Mayor using fund that doesn’t need council approval

– Mayor Tom Henry’s administration found a way to avoid City Council concerns over a controversial study on city hiring practices – it will spend the money from a fund that doesn’t require council approval.

The administration had asked the council on Sept. 4 to approve spending $43,849 to hire Mason Tillman Associates for the study; the total cost of the study is $100,000 higher, but the administration had dedicated $100,000 from a federal Community Development Block Grant toward the cost.

Technically, the administration didn’t need council approval for the $43,849 because the amount to be spent from the general fund was less than $100,000, but officials said they wanted the council’s blessing because a second phase later on, if needed, could cost an additional $90,000 and they wanted to be transparent from the beginning.

The city’s Brent Wake said that in 2011, Fort Wayne spent $77 million on construction contracts. Of that amount, only 0.9 percent went to minority-owned firms, down from 1.4 percent the year before.

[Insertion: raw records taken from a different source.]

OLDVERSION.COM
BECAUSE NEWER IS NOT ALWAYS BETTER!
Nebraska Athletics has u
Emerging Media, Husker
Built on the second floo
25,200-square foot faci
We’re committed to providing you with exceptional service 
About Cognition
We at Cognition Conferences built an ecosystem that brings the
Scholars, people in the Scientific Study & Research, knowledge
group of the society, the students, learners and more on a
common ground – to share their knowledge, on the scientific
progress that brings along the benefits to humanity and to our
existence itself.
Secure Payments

He said 1.6 percent went to women-owned firms, down from 3.8 percent in 2010. If the study shows the city is knowingly or unknowingly discriminating against these businesses, officials said, the data collected would give the city the knowledge it needs to correct the situation and defend those remedies in court, if needed.

That drew ire from Republican council members, especially when they heard remedies could include preferences for women- or minority-owned firms.

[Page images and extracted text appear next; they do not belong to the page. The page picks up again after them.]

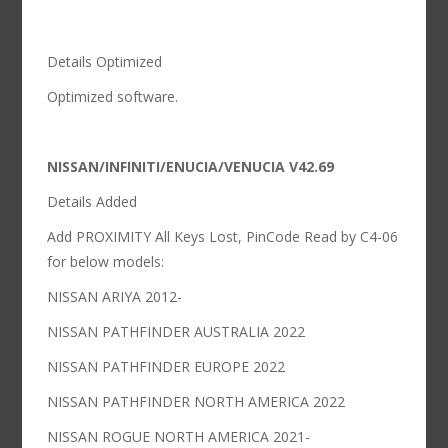
Details Optimized
Optimized software.
NISSAN/INFINITI/ENUCIA/VENUCIA V42.69
Details Added
Add PROXIMITY All Keys Lost, PinCode Read by C4-06
for below models:
NISSAN ARIYA 2012-
NISSAN PATHFINDER AUSTRALIA 2022
NISSAN PATHFINDER EUROPE 2022
NISSAN PATHFINDER NORTH AMERICA 2022
NISSAN ROGUE NORTH AMERICA 2021-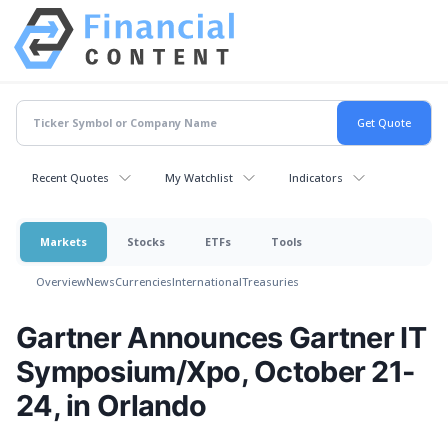
Recent Quotes
My Watchlist
Indicators
Markets
Stocks
ETFs
Tools
Overview
News
Currencies
International
Treasuries
Gartner Announces Gartner IT
Symposium/Xpo, October 21-
24, in Orlando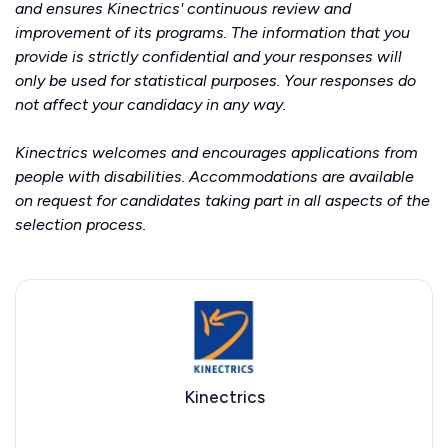
and ensures Kinectrics' continuous review and
improvement of its programs. The information that you
provide is strictly confidential and your responses will
only be used for statistical purposes. Your responses do
not affect your candidacy in any way.
Kinectrics welcomes and encourages applications from
people with disabilities. Accommodations are available
on request for candidates taking part in all aspects of the
selection process.
Kinectrics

“I never disagreed with the goals (of the study), but I don’t like preferences, set-asides or quotas,” said John Crawford, R-at large. “That, I think, is discriminating against some businesses in favor of other businesses.”

Council President Tom Smith, R-1st, said he does not believe that the study will find any discrimination.

Mike Christman, board chairman of the Greater Fort Wayne Chamber of Commerce, and Briljent CEO Kathy Carrier spoke in favor of the study, saying it would help all small businesses immensely, regardless of ownership. Christman is also CEO of Fort Wayne Newspapers, the business agent for The Journal Gazette and The News-Sentinel.

Carrier said it was difficult for her firm to get government contracts until the state added preferences for women- and minority-owned businesses. Then, she said, “it was like someone rolled out the red carpet.”

Wake told the council that the city understands the council’s fiscal and philosophical concerns with the study, but “we strongly believe the study is the right thing to do,” so it had made an agreement with the city’s Metropolitan Human Relations Commission to use Community Development Block Grant money to cover the remaining $43,849. Since that removes all property tax money from the equation, council approval is no longer necessary.